-- start of TEXT --

The odds against a certain event are 5 : 2 and odds in favour of another independent event are 6 : 5. Find the chance that at least one of the events will happen.
Answers
Answer:
47/77
Step-by-step explanation:
Hi,
Odds against a certain event =
No of unfavorable outcome/Total number of outcome
Let E be any event whose odds against the event are a : b
Number of Unfavorable Outcomes/Number of Favorable
Outcomes = a/b
= 1 + Number of Unfavorable Outcomes/Number of Favorable
Outcomes
= 1 + a/b
(Number of Favorable Outcomes + Number of Unfavorable
Outcomes)/Number of Favorable Outcomes = (a + b)/b
Total number of outcomes/Number of favorable outcomes
= (a + b)/b
P(E) = Number of Favorable Outcomes/Total number of
outcomes
= b/(a + b)

-- end of TEXT --
-- start of PROVIDED RECORDS --

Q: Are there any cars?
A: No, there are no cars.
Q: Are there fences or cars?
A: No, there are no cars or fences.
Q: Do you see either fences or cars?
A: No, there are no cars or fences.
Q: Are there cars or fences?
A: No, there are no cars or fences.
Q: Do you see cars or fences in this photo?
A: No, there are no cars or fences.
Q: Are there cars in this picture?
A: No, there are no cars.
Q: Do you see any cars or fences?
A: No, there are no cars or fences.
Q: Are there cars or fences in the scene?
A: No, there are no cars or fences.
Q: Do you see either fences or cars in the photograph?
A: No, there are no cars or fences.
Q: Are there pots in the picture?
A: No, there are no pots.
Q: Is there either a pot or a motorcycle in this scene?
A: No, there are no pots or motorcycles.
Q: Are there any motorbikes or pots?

-- end of PROVIDED RECORDS --

DIRECTIVE A: Summarize the odds problem in two sentences.
DIRECTIVE B: Reproduce the odds problem word for word, beginning at the words "The odds against" and stopping after "events will happen.".
Draw only on the text, not on the records.

OUTPUT A: The odds problem states that the odds against one event are 5 : 2 and the odds in favor of another independent event are 6 : 5, asks for the chance that at least one of them will happen, and gives the answer 47/77. Its explanation shows that when the odds against an event E are a : b, P(E) = b/(a + b).

OUTPUT B:
The odds against a certain event are 5 : 2 and odds in favour of another independent event are 6 : 5. Find the chance that at least one of the events will happen.